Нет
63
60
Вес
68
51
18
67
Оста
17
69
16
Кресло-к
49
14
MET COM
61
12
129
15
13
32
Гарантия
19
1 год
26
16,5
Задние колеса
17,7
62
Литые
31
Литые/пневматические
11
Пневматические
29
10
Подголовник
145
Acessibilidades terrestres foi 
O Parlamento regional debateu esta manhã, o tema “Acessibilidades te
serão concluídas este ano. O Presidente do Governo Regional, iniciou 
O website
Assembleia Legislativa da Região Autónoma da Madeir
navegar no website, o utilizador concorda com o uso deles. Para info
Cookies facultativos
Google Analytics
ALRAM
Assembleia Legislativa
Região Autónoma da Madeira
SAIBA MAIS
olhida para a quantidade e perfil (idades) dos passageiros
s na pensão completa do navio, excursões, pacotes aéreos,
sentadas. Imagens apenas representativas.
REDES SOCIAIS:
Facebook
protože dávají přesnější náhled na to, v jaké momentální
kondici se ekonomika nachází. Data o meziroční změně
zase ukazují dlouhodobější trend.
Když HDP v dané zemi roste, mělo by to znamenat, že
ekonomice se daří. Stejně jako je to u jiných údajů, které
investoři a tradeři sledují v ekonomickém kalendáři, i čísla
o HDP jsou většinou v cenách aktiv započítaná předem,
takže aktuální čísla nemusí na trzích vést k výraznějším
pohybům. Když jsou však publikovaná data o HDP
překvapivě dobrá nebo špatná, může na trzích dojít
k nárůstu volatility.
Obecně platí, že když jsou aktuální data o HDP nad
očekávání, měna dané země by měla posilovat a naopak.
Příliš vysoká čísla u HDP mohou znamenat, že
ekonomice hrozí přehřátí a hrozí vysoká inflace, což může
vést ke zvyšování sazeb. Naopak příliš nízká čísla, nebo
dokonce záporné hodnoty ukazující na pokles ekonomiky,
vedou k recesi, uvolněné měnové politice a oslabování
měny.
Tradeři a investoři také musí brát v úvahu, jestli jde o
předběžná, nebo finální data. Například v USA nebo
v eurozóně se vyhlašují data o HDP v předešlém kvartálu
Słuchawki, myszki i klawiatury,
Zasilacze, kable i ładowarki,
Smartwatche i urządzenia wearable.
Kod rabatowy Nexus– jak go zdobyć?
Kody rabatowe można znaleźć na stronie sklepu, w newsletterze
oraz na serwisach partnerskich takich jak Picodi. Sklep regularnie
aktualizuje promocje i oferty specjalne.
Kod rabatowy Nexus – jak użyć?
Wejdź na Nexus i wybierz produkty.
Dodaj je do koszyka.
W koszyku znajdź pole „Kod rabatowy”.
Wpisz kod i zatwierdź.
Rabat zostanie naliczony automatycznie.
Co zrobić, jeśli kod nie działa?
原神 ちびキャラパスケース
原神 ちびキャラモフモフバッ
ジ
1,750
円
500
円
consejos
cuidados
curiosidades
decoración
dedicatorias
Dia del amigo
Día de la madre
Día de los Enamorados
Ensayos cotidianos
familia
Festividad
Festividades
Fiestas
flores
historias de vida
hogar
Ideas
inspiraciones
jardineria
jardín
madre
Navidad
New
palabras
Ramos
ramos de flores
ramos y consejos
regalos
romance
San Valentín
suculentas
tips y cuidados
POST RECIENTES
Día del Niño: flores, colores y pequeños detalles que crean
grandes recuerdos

**WHAT YOU HAVE TO DO**
Copy out the stretch of the data above from its first line through the line containing "investoři a tradeři", including both of those lines.

**EXERCISE RESULT**
Нет
63
60
Вес
68
51
18
67
Оста
17
69
16
Кресло-к
49
14
MET COM
61
12
129
15
13
32
Гарантия
19
1 год
26
16,5
Задние колеса
17,7
62
Литые
31
Литые/пневматические
11
Пневматические
29
10
Подголовник
145
Acessibilidades terrestres foi 
O Parlamento regional debateu esta manhã, o tema “Acessibilidades te
serão concluídas este ano. O Presidente do Governo Regional, iniciou 
O website
Assembleia Legislativa da Região Autónoma da Madeir
navegar no website, o utilizador concorda com o uso deles. Para info
Cookies facultativos
Google Analytics
ALRAM
Assembleia Legislativa
Região Autónoma da Madeira
SAIBA MAIS
olhida para a quantidade e perfil (idades) dos passageiros
s na pensão completa do navio, excursões, pacotes aéreos,
sentadas. Imagens apenas representativas.
REDES SOCIAIS:
Facebook
protože dávají přesnější náhled na to, v jaké momentální
kondici se ekonomika nachází. Data o meziroční změně
zase ukazují dlouhodobější trend.
Když HDP v dané zemi roste, mělo by to znamenat, že
ekonomice se daří. Stejně jako je to u jiných údajů, které
investoři a tradeři sledují v ekonomickém kalendáři, i čísla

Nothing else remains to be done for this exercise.